Found Recordings Add Personal Touches to Trailblazing Duo’s Legacy
Any time we have new music from Hazel Dickens and Alice Gerrard is a cause for celebration. The highly influential musical duo met up at a late-night folk music gathering in the Baltimore and DC areas. In an oft-told story, Alice Gerrard’s husband, Jeremy Foster, told her “there’s this little girl with a great big voice that you’ve got to hear,” referring to Dickens. The two soon started playing together, exploring the old-time Appalachian music native to Dickens’ West Virginia, as well as the country, bluegrass, and folk songs of The Carter Family, Bill Monroe, and The Louvin Brothers. The women would gather in Gerrard’s kitchen and they’d share songs, working out new arrangements and recording them on reel-to-reel tape. The newly unearthed recordings on Sing Me Back Home: The DC Tapes, 1965-1969 capture the rawness of these gatherings, including many of the sounds around them as they record: children’s chatter and doors opening and closing, as well as the comments the two musicians make between songs. This album features the duo’s singular, arresting arrangements of songs by The Everly Brothers, Merle Haggard, Ralph Stanley, and others.

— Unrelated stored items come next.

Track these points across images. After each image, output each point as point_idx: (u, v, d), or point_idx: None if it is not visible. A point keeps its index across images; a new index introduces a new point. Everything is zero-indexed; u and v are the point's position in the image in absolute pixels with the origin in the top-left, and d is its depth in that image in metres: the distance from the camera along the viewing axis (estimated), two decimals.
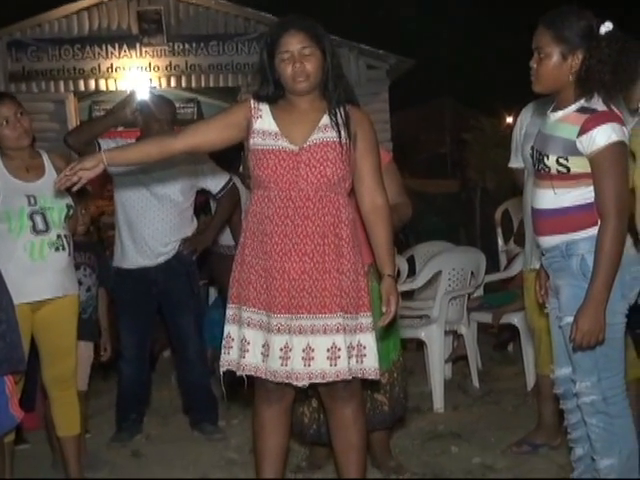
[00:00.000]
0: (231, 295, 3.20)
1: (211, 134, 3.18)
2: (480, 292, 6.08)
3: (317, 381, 3.08)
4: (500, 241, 7.50)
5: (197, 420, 4.97)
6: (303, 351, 3.06)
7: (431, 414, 5.09)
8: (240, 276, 3.17)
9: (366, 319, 3.14)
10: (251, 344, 3.12)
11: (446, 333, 5.46)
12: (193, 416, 5.02)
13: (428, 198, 13.28)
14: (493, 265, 7.27)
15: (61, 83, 10.60)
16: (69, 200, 3.89)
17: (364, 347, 3.12)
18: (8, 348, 3.38)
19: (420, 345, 5.68)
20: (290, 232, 3.07)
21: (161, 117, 4.65)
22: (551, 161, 3.01)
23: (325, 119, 3.13)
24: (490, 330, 6.40)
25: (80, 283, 4.22)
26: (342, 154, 3.10)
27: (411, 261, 6.28)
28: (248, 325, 3.12)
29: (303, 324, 3.06)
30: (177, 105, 14.97)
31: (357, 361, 3.12)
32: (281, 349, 3.06)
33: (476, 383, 5.65)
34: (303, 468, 4.14)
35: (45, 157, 3.94)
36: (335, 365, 3.06)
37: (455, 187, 15.67)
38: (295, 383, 3.09)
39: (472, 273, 5.67)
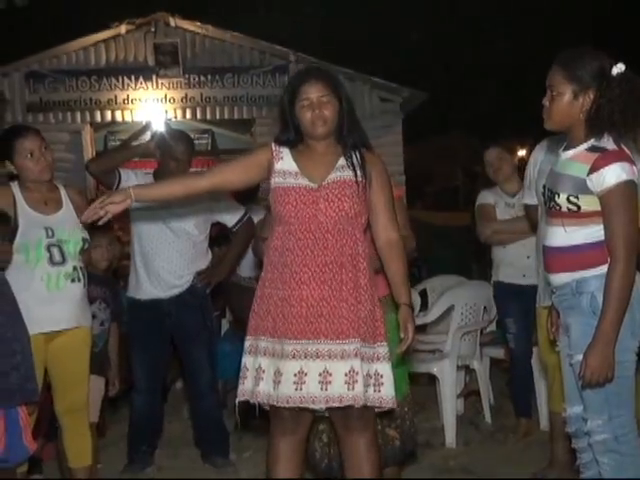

The collection opens with a stirring, robust version of “Bye Bye Love,” a scampering take on the familiar song, driven by Gerrard’s autoharp and Dickens’ tenor vocal. The duo deliver a fast-paced take on the traditional gospel song “This Little Light of Mine,” featuring a rousing call and response between Dickens and Gerrard on the chorus. The duo walks down Richard “Rabbit” Brown’s “James Alley Blues,” changing the lyrics to reflect a woman’s perspective. Dickens and Gerrard capture the immediacy of emotion in A.P. Carter’s “Little Darling Pal of Mine,” and in their version you can hear very clearly the phrasing and musical structure that Woody Guthrie picked up from this song as the basis for his own “This Land is Your Land.” The duo delivers a moving take on Jim and Jesse McReynolds’ “I’ll Wash the Love from My Heart,” and their version of Jimmie Rodgers’ “No Hard Times” delivers a spare, raw, country blues. Gerrard’s propulsive guitar drives Ralph Hemrick’s “Why Not Confess” as the women’s voices weave over and around the chords. One of the highlights of the album is Gerrard and Dickens’ version of Merle Haggard’s “Sing Me Back Home.” Gerrard’s autoharp leads off the song and its spareness creates the loneliness that floats through the lyrics and the music of the song; toward the end of the song, the women interrupt it to chat quickly about the music. Dickens’ tenor harmony on the tune creates a haunting, ethereal space that mimics the feelings of the prisoner walking down the hall to his death.
Hazel Dickens and Alice Gerrard are American treasures, and the music on Sing Me Back Home: The DC Tapes, 1965-1969 gives us a chance to hear their raw emotional power, their genius for finding their way into and around a song and making it their own, and their restless musical inventiveness.